Requirement 1 = In the soroban text, what settings are named where people learned or trained in using the soroban?
Requirement 2 =
Answer these questions on the soroban text:
(a) From which decade did Japan hold exams and competitions?
(b) What accuracy did the lowest grade of the Japanese examination require?
(c) About how many GIs gathered in the audience at the Ernie Pyle theatre?
Requirement 3 = Can you carry on the soroban text from the point where it stops?

Text excerpt =
┌──
The soroban continued to gather interest and expertise, through refinements to the device itself and to its techniques, right up to the end of the twentieth century if not beyond. Its visibility and its operators’ skill probably reached their apex in the second half of that century. By that time it was frequent for children to learn the use of the soroban at home, even before entering school. In both Japan and China, soroban/suanpan techniques were part of the formal curriculum from typically third or fourth grade. Vocational schools preparing students to go into business similarly provided intensive soroban training. And for those wishing to become experts, there were extracurricular programmes usually associated with primary schools, with training that might occupy several hours per week. Patient practice and memorisation could produce results that were impressive by any standard, and national institutes organised exams and competitions: in Japan from the 1930s, and more recently in China. The levels of skill on display on these occasions were startling: in the Japanese system, where most examinees were teenagers, even the lowest grade of examination involved the addition of five columns of fifteen multi-digit numbers in five minutes, with 70 per cent accuracy required. At national level a contestant could expect to add or subtract fifteen numbers of up to nine digits in little more than a minute.
Tokyo, Monday 12 November 1946. The US Army’s Ernie Pyle theatre. An audience of nearly three thousand GIs assembles to witness such classics of entertainment as 759.843 × 57.941 or 4,768,788,098 ÷ 14,593, performed on a pair of calculating machines. According to reliable witnesses, they cheer frenziedly.
└──
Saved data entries
┌──
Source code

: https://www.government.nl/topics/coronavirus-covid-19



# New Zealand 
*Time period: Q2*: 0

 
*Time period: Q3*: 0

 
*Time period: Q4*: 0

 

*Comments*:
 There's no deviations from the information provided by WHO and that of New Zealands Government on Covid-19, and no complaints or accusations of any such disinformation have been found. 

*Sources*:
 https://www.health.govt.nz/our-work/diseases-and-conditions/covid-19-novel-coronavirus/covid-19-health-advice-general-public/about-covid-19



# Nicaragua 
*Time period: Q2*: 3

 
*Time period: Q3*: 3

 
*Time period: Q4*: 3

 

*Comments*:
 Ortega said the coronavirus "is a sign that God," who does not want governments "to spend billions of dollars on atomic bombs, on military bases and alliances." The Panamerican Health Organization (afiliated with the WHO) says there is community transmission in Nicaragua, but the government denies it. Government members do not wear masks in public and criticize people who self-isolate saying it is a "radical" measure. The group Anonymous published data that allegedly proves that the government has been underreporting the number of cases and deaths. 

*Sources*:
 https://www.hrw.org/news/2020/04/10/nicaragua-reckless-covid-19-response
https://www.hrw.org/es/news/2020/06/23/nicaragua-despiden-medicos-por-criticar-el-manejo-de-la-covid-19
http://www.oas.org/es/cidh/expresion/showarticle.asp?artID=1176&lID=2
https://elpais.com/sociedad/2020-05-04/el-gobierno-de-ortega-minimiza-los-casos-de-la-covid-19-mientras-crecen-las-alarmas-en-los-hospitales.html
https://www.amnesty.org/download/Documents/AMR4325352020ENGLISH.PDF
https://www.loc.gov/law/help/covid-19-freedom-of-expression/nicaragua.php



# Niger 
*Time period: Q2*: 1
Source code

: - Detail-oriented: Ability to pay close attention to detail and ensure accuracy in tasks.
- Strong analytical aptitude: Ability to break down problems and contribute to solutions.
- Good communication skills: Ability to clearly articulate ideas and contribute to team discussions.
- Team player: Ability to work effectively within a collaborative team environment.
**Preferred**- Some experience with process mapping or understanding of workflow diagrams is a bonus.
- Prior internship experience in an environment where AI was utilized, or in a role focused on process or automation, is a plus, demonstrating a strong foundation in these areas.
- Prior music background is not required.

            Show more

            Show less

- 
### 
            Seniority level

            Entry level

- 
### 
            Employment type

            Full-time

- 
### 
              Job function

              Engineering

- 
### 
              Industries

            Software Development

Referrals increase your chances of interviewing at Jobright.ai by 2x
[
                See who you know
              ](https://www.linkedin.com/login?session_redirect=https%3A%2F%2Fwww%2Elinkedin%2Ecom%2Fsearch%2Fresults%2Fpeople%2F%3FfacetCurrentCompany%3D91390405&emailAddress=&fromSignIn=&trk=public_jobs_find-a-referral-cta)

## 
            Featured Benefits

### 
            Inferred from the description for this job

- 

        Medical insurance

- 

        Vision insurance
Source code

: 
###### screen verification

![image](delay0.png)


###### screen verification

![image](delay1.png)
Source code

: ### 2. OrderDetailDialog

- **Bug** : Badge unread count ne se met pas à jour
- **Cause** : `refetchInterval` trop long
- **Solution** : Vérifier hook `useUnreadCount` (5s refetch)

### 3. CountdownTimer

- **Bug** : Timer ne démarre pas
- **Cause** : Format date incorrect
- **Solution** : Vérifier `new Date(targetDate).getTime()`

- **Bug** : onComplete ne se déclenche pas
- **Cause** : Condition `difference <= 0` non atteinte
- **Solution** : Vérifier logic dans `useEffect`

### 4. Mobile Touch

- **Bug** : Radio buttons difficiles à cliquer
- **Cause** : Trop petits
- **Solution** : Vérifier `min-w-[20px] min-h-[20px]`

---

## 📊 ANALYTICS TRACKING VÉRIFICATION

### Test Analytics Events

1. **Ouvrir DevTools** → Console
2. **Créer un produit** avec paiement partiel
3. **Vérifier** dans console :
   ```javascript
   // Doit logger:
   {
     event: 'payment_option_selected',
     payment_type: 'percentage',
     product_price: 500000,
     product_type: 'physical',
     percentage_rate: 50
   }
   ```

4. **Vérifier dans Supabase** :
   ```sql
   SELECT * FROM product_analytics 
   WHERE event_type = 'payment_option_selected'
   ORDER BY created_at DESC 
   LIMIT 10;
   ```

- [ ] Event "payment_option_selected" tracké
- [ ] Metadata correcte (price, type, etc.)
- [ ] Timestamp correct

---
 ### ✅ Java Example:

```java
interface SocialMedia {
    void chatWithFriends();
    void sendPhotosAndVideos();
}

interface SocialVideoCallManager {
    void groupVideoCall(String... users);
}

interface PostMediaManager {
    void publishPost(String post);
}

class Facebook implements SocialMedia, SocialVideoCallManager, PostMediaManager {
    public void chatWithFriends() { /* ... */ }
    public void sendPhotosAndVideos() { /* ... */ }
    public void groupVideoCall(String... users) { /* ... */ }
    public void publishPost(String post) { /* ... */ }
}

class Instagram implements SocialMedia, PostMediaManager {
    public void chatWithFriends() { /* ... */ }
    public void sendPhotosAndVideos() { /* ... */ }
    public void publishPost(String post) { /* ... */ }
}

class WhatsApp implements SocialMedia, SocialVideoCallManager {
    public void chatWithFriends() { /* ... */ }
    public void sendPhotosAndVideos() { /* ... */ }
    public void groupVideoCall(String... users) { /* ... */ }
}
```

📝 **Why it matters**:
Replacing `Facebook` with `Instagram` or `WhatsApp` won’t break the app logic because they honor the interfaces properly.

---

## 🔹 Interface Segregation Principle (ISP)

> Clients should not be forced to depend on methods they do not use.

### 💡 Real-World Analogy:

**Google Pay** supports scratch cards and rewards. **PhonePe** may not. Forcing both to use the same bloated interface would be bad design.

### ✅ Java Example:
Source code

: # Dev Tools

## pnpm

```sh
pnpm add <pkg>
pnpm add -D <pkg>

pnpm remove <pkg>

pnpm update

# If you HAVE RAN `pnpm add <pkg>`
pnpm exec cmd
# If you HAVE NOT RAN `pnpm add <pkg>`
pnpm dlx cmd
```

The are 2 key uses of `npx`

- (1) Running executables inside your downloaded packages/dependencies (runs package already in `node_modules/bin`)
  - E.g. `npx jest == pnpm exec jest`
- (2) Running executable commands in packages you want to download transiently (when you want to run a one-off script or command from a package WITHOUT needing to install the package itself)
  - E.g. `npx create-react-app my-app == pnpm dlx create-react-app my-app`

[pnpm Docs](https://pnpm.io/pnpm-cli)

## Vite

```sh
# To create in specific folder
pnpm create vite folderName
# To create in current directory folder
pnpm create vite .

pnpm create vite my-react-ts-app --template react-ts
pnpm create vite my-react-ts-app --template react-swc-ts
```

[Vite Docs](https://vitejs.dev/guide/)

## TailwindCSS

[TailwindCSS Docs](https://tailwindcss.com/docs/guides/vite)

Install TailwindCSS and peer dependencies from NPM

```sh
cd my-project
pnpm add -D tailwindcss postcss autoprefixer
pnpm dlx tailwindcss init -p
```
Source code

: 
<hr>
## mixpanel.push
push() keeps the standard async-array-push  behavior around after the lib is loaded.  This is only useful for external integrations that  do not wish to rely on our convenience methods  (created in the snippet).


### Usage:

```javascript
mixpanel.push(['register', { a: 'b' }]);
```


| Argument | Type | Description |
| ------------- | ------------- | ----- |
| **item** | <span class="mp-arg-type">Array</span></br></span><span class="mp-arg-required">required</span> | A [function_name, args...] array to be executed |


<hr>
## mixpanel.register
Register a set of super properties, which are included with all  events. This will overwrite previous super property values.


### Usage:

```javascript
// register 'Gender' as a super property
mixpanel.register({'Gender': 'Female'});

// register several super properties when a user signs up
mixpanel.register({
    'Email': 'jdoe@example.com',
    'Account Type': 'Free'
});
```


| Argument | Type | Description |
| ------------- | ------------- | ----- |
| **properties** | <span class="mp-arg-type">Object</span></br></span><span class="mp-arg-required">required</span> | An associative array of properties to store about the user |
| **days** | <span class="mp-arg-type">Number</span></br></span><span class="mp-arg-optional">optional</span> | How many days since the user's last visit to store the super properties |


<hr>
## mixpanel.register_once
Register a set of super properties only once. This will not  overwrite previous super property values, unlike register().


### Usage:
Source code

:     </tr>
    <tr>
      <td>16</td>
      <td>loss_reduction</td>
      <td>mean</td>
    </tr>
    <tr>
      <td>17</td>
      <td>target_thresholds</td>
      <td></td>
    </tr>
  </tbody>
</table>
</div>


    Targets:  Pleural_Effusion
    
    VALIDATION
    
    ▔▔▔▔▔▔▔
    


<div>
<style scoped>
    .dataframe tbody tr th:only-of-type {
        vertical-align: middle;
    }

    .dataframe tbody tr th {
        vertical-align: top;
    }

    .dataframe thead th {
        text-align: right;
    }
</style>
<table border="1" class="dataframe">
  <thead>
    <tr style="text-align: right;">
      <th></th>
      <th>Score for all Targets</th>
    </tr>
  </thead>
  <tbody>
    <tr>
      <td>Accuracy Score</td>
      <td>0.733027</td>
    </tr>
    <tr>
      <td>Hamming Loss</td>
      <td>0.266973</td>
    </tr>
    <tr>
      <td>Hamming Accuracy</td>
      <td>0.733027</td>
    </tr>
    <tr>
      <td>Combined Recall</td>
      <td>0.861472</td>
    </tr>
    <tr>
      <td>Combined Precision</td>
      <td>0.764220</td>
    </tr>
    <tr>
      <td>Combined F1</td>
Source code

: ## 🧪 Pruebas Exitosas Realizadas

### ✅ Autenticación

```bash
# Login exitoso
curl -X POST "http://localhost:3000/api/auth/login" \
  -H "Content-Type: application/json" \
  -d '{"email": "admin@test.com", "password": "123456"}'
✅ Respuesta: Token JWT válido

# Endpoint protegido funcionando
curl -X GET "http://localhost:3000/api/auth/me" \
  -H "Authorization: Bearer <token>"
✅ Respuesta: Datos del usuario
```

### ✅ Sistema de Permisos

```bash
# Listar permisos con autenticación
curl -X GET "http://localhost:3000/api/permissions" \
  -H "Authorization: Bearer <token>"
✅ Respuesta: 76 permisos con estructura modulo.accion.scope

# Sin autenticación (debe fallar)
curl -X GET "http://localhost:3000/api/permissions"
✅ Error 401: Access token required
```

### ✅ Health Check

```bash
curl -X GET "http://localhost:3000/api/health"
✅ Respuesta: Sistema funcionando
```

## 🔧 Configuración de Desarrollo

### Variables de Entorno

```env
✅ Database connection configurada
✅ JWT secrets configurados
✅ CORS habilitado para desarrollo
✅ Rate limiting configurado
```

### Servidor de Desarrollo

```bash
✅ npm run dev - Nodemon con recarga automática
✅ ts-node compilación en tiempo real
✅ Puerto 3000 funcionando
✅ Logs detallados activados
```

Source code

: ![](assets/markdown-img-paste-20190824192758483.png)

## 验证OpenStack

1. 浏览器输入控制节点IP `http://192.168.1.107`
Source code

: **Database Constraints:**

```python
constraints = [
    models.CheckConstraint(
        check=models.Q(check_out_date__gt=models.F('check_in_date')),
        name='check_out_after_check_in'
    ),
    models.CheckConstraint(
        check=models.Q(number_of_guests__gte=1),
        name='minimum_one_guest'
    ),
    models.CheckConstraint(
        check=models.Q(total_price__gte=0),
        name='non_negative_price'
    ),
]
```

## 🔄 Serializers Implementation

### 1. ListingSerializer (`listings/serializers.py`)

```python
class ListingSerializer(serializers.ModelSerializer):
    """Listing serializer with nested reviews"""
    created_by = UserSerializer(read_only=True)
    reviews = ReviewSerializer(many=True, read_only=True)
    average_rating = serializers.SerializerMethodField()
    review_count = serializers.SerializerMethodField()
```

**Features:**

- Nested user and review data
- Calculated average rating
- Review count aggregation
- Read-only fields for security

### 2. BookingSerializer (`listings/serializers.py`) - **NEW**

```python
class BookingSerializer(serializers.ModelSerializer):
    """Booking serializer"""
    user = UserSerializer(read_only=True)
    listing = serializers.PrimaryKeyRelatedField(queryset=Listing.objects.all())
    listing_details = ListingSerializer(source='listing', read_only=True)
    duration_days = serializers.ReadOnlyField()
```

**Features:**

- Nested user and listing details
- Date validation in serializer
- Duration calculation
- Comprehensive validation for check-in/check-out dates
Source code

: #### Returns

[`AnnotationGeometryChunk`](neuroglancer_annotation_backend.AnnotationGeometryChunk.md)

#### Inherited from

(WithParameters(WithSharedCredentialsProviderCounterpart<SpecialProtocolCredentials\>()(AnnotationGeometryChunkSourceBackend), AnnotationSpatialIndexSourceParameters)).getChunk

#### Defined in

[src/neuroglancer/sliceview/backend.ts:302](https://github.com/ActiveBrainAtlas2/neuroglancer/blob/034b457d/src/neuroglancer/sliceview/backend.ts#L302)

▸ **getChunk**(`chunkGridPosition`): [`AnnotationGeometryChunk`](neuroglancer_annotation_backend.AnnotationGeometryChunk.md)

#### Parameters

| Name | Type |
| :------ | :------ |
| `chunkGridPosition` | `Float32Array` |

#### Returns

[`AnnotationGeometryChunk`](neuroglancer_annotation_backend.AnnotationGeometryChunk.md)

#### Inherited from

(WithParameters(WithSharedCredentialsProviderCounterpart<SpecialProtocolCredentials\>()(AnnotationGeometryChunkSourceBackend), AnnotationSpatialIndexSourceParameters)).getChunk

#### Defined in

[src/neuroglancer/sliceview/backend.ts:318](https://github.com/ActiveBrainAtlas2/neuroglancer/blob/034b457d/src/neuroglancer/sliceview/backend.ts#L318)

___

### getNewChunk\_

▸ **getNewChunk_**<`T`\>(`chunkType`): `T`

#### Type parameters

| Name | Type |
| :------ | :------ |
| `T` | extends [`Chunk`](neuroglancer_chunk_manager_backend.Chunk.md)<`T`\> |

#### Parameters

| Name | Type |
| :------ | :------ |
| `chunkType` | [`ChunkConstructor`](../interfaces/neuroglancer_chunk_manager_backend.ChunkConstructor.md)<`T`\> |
└──
Response 1 =
- At home, even before entering school
- The formal school curriculum, typically from third or fourth grade
- Vocational schools preparing students to go into business
- Extracurricular programs usually associated with primary schools

Response 2 =
(a) The 1930s
(b) 70 percent
(c) Nearly three thousand

Response 3 =
By the nineteenth century, it was already a matter of comment among Western observers that soroban calculation was strikingly faster than paper-based alternatives. In the context of the American occupation of Japan after the Second World War, the soroban was famously put to the test against one of the new electric calculating machines. Stars and Stripes magazine organised a head-to-head contest between a US Army private operating a machine made in California, and a Japanese soroban expert.
Barely a year after the end of the war, the Japanese economy and infrastructure remained shattered, the country occupied by foreign troops. Half of Tokyo itself had been destroyed by Allied bombing. The event was planned as an entertainment for American troops, and reports suggest that an easy victory for the electrical machine was expected. There were to be two rounds of addition problems, three each of subtraction, multiplication and division, and finally a round of more complex composite problems requiring several operations. The numbers ranged in size up to twelve digits.